You see, a good deal of my graduate work was in the field of origin-of-life chemistry.  I was a fellow of the nascent Origins-of-Life Initiative at Harvard and participated extensively in the program.  I am fascinated by the challenge of the problem and believe that the matter of how life originated on Earth is the second greatest mystery in the planet’s history.  (The first is how the arsenic paper made it past the editors of Science.)

A couple of years ago, the great Albert Eschenmoser came to give a talk at one of the monthly Origins Forums at Harvard.  Thanks to the largess of the director of the initiative, I snagged an hour with Prof. Eschenmoser and the honor of taking him to lunch.

I invited my partner-in-OoL-crime to the chat, and after the two of us had a nice discussion with Eschenmoser about our research, we were joined by a fourth person for lunch: Dr. Felisa Wolfe-Simon.

My knowledge of FWS was limited.  I knew her only as the girl with hot pink hair who asked a lot of questions at OoL talks.  I think there should be a strict limit of two questions per person per seminar, unless I need to go to the bathroom, in which case there should be a one-question limit.  And short of trying to gain employment as a marker buoy in Boston Harbor, I can think of no good reason to dye one’s hair magenta.  Whatever.

Lunch was short…and uncomfortable.  At one point, FWS brought up trying to incorporate arsenic into DNA.  (Remember, this was years ago.  I assume it was before she started her work at Mono Lake.)  FWS said she wanted to make DNA with arsenic atoms as the backbone.
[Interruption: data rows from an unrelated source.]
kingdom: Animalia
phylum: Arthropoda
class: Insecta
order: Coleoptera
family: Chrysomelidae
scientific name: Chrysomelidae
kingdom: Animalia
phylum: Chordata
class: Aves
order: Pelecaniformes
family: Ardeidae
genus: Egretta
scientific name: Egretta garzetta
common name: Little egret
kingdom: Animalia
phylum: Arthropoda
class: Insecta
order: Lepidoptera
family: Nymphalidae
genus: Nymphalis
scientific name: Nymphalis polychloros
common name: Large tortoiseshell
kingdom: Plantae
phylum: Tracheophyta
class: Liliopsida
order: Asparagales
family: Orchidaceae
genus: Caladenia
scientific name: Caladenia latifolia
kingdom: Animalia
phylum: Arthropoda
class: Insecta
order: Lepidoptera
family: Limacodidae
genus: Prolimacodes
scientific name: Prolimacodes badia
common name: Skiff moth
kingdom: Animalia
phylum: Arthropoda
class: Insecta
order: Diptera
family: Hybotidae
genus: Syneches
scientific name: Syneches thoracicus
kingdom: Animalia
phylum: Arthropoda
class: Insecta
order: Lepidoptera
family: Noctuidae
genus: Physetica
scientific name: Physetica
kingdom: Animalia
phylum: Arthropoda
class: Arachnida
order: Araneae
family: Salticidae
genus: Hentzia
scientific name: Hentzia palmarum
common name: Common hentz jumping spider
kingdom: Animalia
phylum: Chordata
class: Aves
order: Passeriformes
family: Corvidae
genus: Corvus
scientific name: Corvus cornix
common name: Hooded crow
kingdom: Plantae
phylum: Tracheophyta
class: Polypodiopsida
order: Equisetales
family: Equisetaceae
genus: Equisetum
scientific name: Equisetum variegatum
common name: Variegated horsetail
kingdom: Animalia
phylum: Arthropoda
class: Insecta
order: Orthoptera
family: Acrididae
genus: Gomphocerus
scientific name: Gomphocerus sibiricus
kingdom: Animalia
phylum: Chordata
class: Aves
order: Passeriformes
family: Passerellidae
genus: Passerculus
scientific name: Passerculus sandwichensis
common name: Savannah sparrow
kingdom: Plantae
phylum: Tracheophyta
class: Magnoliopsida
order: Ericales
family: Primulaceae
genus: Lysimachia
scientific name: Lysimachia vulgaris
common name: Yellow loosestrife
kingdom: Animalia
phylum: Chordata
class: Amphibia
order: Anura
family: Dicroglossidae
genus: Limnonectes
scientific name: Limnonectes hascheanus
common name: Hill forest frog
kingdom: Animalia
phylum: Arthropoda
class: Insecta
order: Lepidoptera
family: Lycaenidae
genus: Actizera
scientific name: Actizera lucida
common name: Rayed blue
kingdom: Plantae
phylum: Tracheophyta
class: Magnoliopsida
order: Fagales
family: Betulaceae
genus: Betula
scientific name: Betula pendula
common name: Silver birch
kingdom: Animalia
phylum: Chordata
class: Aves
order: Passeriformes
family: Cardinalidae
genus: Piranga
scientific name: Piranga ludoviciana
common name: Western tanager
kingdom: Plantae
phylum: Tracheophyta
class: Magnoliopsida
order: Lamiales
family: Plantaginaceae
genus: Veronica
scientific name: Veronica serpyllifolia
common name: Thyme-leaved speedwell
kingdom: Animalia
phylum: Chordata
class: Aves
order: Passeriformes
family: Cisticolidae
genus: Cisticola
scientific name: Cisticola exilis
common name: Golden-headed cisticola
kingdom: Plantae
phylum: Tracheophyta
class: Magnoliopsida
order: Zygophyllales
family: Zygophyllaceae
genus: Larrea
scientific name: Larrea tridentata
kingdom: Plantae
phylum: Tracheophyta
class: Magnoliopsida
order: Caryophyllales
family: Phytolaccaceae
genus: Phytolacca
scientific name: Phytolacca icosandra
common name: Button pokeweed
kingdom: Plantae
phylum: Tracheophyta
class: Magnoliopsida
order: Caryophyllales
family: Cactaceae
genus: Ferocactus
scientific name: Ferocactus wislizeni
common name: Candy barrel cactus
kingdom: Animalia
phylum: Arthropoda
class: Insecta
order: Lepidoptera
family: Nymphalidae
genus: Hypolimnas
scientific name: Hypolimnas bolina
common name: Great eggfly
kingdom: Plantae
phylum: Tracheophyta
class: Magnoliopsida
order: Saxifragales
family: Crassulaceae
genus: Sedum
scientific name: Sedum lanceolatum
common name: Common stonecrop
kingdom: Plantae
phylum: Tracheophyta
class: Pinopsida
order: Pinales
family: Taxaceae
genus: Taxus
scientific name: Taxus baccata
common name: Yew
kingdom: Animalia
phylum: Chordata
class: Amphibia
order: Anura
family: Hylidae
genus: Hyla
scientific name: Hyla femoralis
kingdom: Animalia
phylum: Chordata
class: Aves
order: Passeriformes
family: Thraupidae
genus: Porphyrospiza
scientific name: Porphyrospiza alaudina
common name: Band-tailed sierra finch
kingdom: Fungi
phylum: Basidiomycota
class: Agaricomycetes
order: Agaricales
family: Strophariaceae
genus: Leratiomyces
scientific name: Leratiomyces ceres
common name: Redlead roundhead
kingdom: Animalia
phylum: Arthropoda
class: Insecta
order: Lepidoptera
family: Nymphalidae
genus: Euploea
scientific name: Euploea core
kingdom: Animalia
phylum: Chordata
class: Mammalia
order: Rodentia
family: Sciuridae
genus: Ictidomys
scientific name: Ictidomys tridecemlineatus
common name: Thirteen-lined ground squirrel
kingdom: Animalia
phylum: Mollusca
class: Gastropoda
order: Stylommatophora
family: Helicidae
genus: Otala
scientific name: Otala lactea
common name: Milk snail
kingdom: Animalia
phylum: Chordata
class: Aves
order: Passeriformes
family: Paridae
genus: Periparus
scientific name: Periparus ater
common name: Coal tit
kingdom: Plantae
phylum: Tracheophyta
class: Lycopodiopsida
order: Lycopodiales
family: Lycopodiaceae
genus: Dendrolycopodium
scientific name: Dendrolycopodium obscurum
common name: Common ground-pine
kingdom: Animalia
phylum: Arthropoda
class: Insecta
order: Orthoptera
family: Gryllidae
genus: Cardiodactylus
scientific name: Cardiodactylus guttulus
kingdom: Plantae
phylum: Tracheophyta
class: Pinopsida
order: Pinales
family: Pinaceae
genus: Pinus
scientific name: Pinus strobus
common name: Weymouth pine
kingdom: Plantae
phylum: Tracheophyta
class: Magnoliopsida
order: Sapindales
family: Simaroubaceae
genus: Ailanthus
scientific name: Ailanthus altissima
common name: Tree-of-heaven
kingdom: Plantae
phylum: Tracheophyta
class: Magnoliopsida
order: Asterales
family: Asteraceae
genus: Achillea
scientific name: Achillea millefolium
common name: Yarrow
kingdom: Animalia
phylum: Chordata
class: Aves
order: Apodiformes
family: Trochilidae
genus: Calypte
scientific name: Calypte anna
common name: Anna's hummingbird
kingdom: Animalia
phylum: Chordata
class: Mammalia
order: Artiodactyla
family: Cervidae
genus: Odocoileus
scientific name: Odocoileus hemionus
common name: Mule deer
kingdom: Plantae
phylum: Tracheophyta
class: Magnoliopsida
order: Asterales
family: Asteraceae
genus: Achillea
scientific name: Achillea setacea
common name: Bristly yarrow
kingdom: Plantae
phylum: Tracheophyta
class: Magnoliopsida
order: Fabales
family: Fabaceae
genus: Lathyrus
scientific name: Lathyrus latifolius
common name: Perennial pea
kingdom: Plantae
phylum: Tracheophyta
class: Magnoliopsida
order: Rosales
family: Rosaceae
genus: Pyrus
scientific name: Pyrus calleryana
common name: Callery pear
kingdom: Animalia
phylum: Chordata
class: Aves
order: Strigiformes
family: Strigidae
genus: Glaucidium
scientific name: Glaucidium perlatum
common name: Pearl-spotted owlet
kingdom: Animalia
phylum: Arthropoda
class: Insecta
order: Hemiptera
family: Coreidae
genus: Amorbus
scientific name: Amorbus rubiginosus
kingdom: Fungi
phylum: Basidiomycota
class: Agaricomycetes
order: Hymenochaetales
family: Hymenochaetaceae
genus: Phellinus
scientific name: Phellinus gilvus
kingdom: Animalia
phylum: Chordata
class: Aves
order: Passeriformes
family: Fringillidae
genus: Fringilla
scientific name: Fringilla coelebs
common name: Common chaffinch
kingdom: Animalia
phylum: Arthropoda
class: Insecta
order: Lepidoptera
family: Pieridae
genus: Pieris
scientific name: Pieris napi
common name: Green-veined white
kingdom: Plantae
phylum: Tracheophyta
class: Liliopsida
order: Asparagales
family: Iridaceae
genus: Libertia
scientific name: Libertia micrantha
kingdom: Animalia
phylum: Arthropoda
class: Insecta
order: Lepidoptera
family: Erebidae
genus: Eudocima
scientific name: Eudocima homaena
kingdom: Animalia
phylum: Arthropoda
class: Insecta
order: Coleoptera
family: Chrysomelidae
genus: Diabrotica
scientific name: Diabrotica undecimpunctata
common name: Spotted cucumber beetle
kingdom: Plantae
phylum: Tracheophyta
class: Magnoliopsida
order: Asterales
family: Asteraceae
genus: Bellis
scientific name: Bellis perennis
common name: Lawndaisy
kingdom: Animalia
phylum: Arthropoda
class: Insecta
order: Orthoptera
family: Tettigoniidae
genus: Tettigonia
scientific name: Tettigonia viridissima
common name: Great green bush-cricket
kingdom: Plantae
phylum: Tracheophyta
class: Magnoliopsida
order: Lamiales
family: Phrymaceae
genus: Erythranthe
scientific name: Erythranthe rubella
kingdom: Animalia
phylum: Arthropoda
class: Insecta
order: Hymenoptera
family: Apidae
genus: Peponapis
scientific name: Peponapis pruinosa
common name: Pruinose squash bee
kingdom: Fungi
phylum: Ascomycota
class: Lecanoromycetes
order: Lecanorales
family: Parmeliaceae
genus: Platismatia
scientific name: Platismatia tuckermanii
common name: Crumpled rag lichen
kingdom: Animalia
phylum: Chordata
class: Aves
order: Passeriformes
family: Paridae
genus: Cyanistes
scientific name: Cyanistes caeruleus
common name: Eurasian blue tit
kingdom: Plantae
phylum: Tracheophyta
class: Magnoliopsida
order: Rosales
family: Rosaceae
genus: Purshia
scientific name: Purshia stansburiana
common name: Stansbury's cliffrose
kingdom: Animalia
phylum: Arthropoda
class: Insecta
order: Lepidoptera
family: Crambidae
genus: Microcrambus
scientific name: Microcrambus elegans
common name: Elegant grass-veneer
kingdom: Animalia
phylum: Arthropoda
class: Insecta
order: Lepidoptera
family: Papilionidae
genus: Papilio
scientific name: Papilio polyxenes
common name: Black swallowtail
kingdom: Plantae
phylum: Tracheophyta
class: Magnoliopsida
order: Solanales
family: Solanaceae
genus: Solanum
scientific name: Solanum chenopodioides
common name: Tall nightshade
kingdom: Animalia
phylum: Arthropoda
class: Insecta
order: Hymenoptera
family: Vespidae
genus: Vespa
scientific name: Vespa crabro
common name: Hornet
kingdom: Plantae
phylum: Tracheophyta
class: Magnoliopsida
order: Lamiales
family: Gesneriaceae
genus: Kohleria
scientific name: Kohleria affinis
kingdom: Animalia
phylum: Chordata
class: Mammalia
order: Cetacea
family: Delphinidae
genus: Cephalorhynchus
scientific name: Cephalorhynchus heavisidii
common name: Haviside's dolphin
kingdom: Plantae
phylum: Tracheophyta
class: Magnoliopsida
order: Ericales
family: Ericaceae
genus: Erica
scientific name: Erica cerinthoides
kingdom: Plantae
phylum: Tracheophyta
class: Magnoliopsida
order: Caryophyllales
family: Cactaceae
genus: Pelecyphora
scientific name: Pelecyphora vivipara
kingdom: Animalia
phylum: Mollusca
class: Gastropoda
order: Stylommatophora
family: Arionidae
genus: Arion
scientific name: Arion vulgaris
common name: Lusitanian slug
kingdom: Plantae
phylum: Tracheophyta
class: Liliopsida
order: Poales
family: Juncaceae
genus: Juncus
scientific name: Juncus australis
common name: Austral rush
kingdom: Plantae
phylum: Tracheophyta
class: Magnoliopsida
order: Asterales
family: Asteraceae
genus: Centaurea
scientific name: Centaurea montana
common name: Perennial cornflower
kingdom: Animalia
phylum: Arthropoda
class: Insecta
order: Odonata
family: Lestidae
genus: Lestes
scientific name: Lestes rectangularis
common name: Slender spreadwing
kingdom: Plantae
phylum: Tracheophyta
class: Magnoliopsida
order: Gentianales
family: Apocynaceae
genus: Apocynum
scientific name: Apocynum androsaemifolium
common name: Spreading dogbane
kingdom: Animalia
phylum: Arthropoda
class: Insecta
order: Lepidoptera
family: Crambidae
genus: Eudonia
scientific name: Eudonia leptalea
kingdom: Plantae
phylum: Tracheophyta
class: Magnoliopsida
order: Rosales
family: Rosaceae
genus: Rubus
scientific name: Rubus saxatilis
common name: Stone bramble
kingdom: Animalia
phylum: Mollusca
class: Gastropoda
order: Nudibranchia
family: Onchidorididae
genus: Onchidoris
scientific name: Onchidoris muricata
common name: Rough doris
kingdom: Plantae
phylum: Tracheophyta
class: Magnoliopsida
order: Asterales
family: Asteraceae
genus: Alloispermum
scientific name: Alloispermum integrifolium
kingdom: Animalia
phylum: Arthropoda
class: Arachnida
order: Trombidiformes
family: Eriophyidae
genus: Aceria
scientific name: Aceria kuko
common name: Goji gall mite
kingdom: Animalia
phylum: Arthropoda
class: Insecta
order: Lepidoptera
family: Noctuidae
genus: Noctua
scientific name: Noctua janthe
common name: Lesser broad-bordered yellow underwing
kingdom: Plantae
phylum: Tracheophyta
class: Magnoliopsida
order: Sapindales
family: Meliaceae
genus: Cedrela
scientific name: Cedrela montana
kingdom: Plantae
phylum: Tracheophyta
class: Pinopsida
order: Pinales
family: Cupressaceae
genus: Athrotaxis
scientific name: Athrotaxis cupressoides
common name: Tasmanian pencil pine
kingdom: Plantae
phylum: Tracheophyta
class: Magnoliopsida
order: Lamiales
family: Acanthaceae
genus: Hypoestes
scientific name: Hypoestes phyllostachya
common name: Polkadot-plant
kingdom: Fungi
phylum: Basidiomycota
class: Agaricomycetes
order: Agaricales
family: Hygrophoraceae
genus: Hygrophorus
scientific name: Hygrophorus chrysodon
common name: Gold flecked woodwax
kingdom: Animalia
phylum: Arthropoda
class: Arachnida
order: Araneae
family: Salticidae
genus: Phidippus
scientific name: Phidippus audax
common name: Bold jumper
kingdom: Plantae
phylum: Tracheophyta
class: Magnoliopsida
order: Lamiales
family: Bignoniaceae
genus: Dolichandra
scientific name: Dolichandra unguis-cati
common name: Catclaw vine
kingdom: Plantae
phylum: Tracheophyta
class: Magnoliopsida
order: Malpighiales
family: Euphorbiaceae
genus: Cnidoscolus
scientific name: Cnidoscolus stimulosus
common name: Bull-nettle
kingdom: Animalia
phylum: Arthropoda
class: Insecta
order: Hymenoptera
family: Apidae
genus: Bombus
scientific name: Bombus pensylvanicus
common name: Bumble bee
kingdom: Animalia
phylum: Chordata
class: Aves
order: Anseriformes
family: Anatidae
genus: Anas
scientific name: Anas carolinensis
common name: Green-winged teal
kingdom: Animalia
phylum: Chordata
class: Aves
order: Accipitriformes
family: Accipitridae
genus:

Eschenmoser asked if Felisa had any experience in synthetic chemistry.  She responded that she had none, at which point Eschenmoser recommended that she not undertake this work as it would be very synthetically challenging.  FWS’s response was that it might be a good thing for her to have no synthetic experience: with no knowledge of the challenges, she would not be daunted by such a hard task.

I love when people justify ignorance…of anything.  And I didn’t think she was joking.  I buried my gaze into my avocado sushi roll and occasionally exchanged uncomfortable glances with my labmate.  In the words of John McEnroe…you CANNOT be serious!  Did she not know to whom she was speaking?  This was Albert Eschenmoser, a titan of organic chemistry.  I felt embarrassed that I was even involved in this conversation…and in the chemistry building at the finest university in the world.  Ugh.

Eschenmoser took her comment at face value and went on the reinforce the point that this task would require extensive synthetic skill.  Lunch was over quickly after that.  My labmate said he would never forgive me for wasting his time.  I can’t blame him.

What does all of this mean?

1) I am a jerk.  Sorry.

2) Wolfe-Simon is not an organic chemist or anything close to one.  I have no trouble understanding the lack of attention to detail in the chemistry presented in the Science paper.

3) Wolfe-Simon has been looking for arsenic-based biomolecules for quite some time.  I don’t want to try to read too far into the tea leaves, but sometimes when you are really looking hard for something, you think you’ve found it when you haven’t.  She missed some obvious experiments, but my guess/hope was that she didn’t do so maliciously with an intent to deceive.  She is one of the most enthusiastic, effervescent scientists I have ever encountered.   I think that she may have been so excited to have found what she was looking for that she got a little ahead of herself.

Still, I don’t condone this behavior from an experienced scientist.  Regardless of whether her conclusions stand, the work is shoddy.  What really bugs me is that papers like these end up harming the field of prebiotic chemistry.  I have said before—on blogs and in seminars—that prebiotic chemistry does not get the attention the subject deserves.  One of the big reasons it doesn’t is because chemists don’t respect the field.  People trumpet the simplest results as major discoveries and chew up space in Science and Nature that would probably best be left for less sexy but more robust results.  This paper is going to do nothing but reinforce this image, and that’s a damn shame.